The relationship between batting average and BABIP


With the Cardinals and Red Sox having punched their tickets to the World Series this weekend, one particularly memorable Fall Classic moment comes to mind.

Charged with protecting a 2-1 lead, Mariano Rivera retired the side in the eighth inning of Game 7 in the 2001 World Series. We all know what happened next. The Diamondbacks tied the game in the ninth before Luis Gonzalez delivered a bases-loaded one-out walk-off hit to give the Diamondbacks their first ever World Series title.

It was arguably the most dramatic Fall Classic moment ever – and maybe the luckiest, too.

As our understanding of the game has improved since then, most notably highlighted in the movie Moneyball, sabermetricians have found dozens of new ways to evaluate and quantify baseball performance.

Some sabermetrics, like the increasingly mainstream WAR (Wins Above Replacement) are valuable but are difficult to calculate. Not so with BABIP (Batting on Average on Balls In Play).

The formula is simple: (Hits – Home runs)/(At-bats – Strikeouts – Home runs + Sacrifice Flies). It measures what its name implies – how often a player registers a base hit when he puts the ball in play, excluding home runs and including sacrifice flies.

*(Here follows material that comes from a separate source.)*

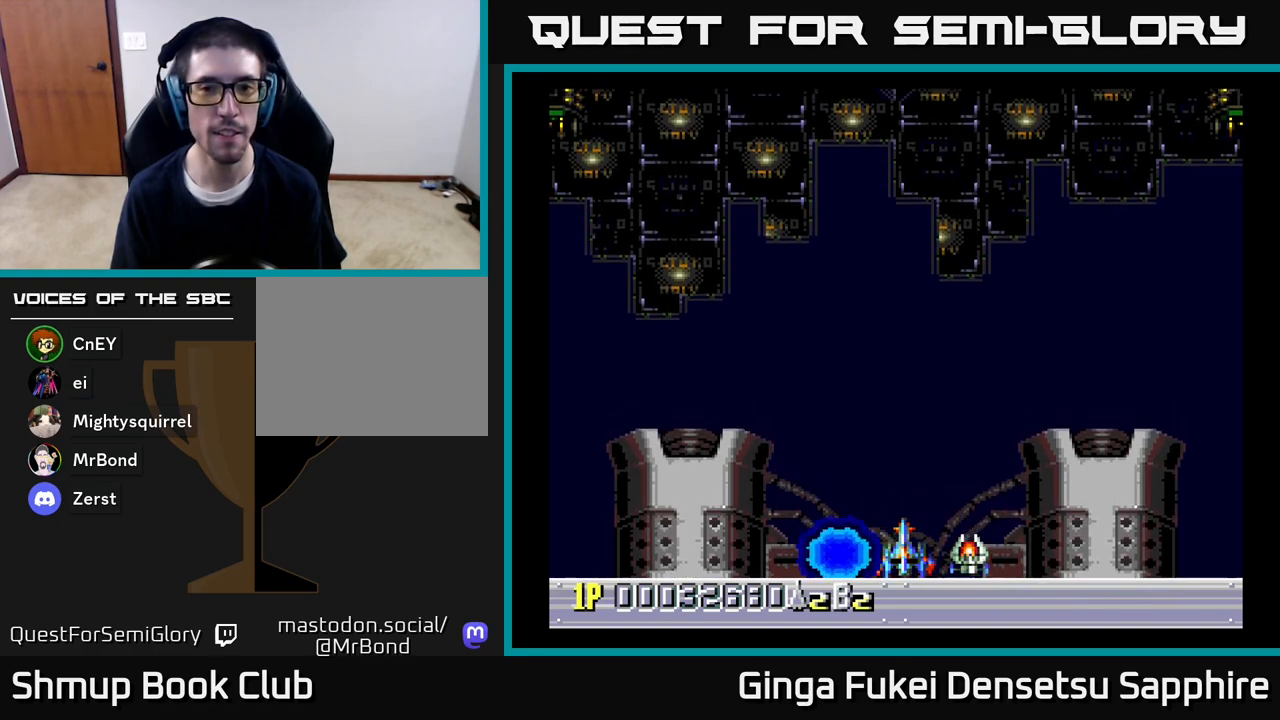
{"buttons": [], "left_stick": "center", "right_stick": "center", "events": []}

BABIP aims to quantify, in a way, how lucky a batter is. It accounts for base hits like Gonzalez’s World Series-winning blooper. Theoretically, if a player as a high BABIP, it’s an indication of him getting “lucky” at the plate and that, eventually, his batting average will eventually regress to the mean – what his batting average would be without any luck.

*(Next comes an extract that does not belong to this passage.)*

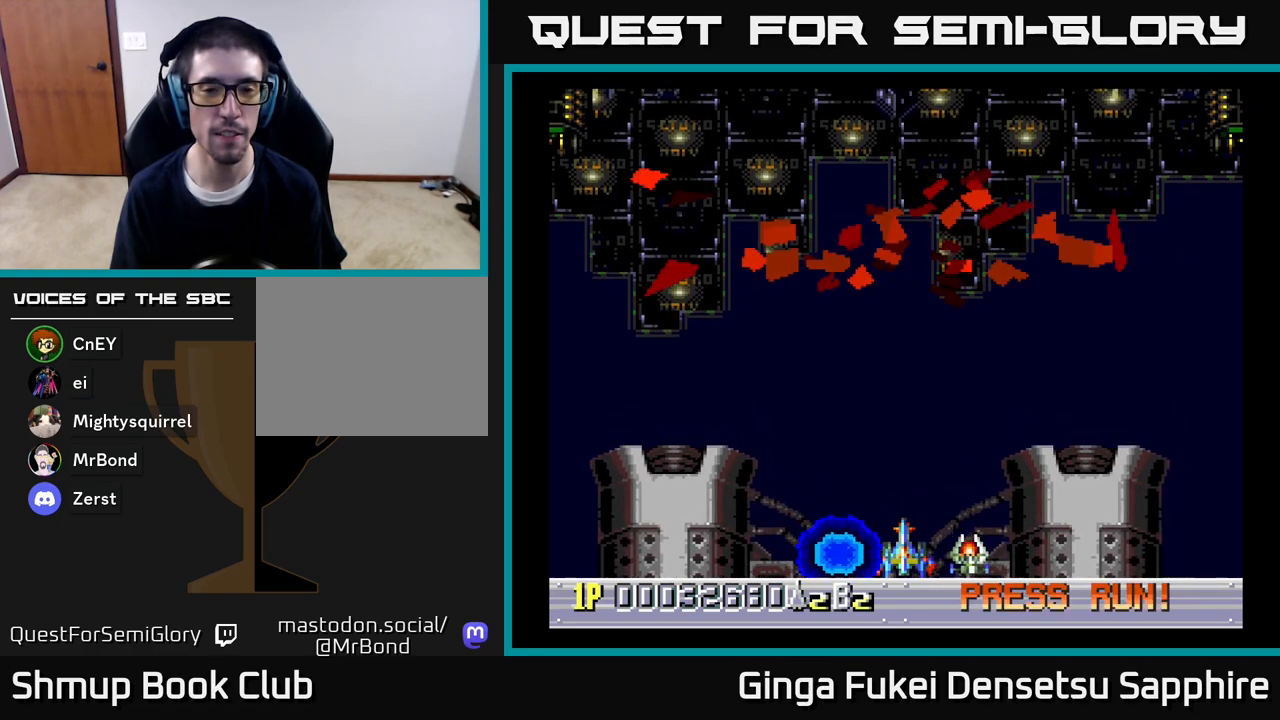
{"buttons": [], "left_stick": "center", "right_stick": "center", "events": [[17, "DPAD_UP", "down"], [433, "DPAD_UP", "up"]]}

The relationship between batting average and BABIP

During the five years from 2008-12, there were 750 players that notched at least 500 plate appearances in a given season. There was a 0.769 correlation (on a scale from -1 to 1) between their batting averages and BABIPs over that span, indicating a predictably strong relationship.

What wasn’t as predictable was the fact that those with higher batting averages actually tended to have lower BABIP-batting average ratios than those with lower batting averages.

The 18 players from 2008-12 that hit at least .330 in a season had an average BABIP-batting average ratio of 1.06 while the 11 players that hit below .220 in a season had an average BABIP-batting average of 1.19. This bar chart illustrates this trend.


Using BABIP to predict a player’s batting average

Intuitively, using one’s batting average in a given year would be a pretty good indicator of what their batting average will be the following season. And this is true. What may not be as intuitive is the fact that BABIP – supposedly a measure of random luck – greatly improves the ability to predict the next season’s batting average.

Using only a player’s batting average, you come within an average of 40 points when projecting his batting average the next year. Incorporating the player’s BABIP one year, though, brings you to within an average of 20 points of next year’s batting average – a twofold improvement in your predictive power.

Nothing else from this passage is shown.